## INSTRUCTIONS FOR THE TASK:
What is needed is a word-for-word restatement of all the entries.

## SUPPLIED DATA:
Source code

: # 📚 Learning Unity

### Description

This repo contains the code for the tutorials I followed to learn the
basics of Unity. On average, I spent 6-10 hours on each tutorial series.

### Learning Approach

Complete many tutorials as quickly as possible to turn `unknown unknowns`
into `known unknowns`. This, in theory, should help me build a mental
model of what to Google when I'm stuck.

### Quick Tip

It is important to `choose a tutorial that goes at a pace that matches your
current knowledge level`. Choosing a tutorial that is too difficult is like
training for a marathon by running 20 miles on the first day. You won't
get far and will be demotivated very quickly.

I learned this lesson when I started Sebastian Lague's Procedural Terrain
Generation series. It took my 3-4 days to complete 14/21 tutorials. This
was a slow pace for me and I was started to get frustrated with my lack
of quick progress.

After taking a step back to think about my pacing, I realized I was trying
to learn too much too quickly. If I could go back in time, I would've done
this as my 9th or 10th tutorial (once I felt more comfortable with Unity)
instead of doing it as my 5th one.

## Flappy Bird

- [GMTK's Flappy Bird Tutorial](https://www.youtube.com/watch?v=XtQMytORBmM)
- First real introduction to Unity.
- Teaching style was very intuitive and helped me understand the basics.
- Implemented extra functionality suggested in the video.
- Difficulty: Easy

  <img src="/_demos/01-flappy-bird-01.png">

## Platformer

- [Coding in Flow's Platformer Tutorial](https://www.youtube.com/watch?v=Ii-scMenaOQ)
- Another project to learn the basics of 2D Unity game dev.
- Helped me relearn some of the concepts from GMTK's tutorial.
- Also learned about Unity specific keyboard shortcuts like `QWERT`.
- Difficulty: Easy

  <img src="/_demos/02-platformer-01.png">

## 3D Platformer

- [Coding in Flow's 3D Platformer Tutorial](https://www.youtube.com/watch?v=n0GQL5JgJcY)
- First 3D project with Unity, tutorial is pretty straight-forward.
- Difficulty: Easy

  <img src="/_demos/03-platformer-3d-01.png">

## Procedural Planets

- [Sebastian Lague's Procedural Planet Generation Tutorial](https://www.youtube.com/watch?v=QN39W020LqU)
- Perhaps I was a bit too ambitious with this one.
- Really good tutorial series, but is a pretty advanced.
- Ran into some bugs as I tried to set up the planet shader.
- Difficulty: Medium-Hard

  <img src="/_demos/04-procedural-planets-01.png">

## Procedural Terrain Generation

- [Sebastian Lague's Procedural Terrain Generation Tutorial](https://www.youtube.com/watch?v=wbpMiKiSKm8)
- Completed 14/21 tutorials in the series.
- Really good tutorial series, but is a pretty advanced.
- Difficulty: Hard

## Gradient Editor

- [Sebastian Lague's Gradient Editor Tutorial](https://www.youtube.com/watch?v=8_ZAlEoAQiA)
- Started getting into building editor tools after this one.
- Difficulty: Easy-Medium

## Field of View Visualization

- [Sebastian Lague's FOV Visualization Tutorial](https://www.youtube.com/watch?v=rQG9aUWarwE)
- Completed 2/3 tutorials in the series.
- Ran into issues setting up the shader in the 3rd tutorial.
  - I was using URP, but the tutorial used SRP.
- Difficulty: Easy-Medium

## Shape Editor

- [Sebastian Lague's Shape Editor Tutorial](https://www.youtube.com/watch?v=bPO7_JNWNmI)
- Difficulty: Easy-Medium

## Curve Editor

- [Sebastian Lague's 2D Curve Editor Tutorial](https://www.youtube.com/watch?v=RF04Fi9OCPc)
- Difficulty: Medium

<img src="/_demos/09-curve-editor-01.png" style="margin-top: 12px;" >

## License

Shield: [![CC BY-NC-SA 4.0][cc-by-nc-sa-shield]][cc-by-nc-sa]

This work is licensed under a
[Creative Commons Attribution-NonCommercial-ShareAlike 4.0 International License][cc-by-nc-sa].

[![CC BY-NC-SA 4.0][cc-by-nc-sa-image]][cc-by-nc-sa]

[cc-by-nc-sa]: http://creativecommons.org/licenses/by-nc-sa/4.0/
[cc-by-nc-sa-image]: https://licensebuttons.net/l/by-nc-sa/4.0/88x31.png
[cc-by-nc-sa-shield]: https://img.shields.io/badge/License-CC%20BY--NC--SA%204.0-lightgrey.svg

## ANSWER TO THE EXERCISE:
Source code

: # 📚 Learning Unity

### Description

This repo contains the code for the tutorials I followed to learn the
basics of Unity. On average, I spent 6-10 hours on each tutorial series.

### Learning Approach

Complete many tutorials as quickly as possible to turn `unknown unknowns`
into `known unknowns`. This, in theory, should help me build a mental
model of what to Google when I'm stuck.

### Quick Tip

It is important to `choose a tutorial that goes at a pace that matches your
current knowledge level`. Choosing a tutorial that is too difficult is like
training for a marathon by running 20 miles on the first day. You won't
get far and will be demotivated very quickly.

I learned this lesson when I started Sebastian Lague's Procedural Terrain
Generation series. It took my 3-4 days to complete 14/21 tutorials. This
was a slow pace for me and I was started to get frustrated with my lack
of quick progress.

After taking a step back to think about my pacing, I realized I was trying
to learn too much too quickly. If I could go back in time, I would've done
this as my 9th or 10th tutorial (once I felt more comfortable with Unity)
instead of doing it as my 5th one.

## Flappy Bird

- [GMTK's Flappy Bird Tutorial](https://www.youtube.com/watch?v=XtQMytORBmM)
- First real introduction to Unity.
- Teaching style was very intuitive and helped me understand the basics.
- Implemented extra functionality suggested in the video.
- Difficulty: Easy

  <img src="/_demos/01-flappy-bird-01.png">

## Platformer

- [Coding in Flow's Platformer Tutorial](https://www.youtube.com/watch?v=Ii-scMenaOQ)
- Another project to learn the basics of 2D Unity game dev.
- Helped me relearn some of the concepts from GMTK's tutorial.
- Also learned about Unity specific keyboard shortcuts like `QWERT`.
- Difficulty: Easy

  <img src="/_demos/02-platformer-01.png">

## 3D Platformer

- [Coding in Flow's 3D Platformer Tutorial](https://www.youtube.com/watch?v=n0GQL5JgJcY)
- First 3D project with Unity, tutorial is pretty straight-forward.
- Difficulty: Easy

  <img src="/_demos/03-platformer-3d-01.png">

## Procedural Planets

- [Sebastian Lague's Procedural Planet Generation Tutorial](https://www.youtube.com/watch?v=QN39W020LqU)
- Perhaps I was a bit too ambitious with this one.
- Really good tutorial series, but is a pretty advanced.
- Ran into some bugs as I tried to set up the planet shader.
- Difficulty: Medium-Hard

  <img src="/_demos/04-procedural-planets-01.png">

## Procedural Terrain Generation

- [Sebastian Lague's Procedural Terrain Generation Tutorial](https://www.youtube.com/watch?v=wbpMiKiSKm8)
- Completed 14/21 tutorials in the series.
- Really good tutorial series, but is a pretty advanced.
- Difficulty: Hard

## Gradient Editor

- [Sebastian Lague's Gradient Editor Tutorial](https://www.youtube.com/watch?v=8_ZAlEoAQiA)
- Started getting into building editor tools after this one.
- Difficulty: Easy-Medium

## Field of View Visualization

- [Sebastian Lague's FOV Visualization Tutorial](https://www.youtube.com/watch?v=rQG9aUWarwE)
- Completed 2/3 tutorials in the series.
- Ran into issues setting up the shader in the 3rd tutorial.
  - I was using URP, but the tutorial used SRP.
- Difficulty: Easy-Medium

## Shape Editor

- [Sebastian Lague's Shape Editor Tutorial](https://www.youtube.com/watch?v=bPO7_JNWNmI)
- Difficulty: Easy-Medium

## Curve Editor

- [Sebastian Lague's 2D Curve Editor Tutorial](https://www.youtube.com/watch?v=RF04Fi9OCPc)
- Difficulty: Medium

<img src="/_demos/09-curve-editor-01.png" style="margin-top: 12px;" >

## License

Shield: [![CC BY-NC-SA 4.0][cc-by-nc-sa-shield]][cc-by-nc-sa]

This work is licensed under a
[Creative Commons Attribution-NonCommercial-ShareAlike 4.0 International License][cc-by-nc-sa].

[![CC BY-NC-SA 4.0][cc-by-nc-sa-image]][cc-by-nc-sa]

[cc-by-nc-sa]: http://creativecommons.org/licenses/by-nc-sa/4.0/
[cc-by-nc-sa-image]: https://licensebuttons.net/l/by-nc-sa/4.0/88x31.png
[cc-by-nc-sa-shield]: https://img.shields.io/badge/License-CC%20BY--NC--SA%204.0-lightgrey.svg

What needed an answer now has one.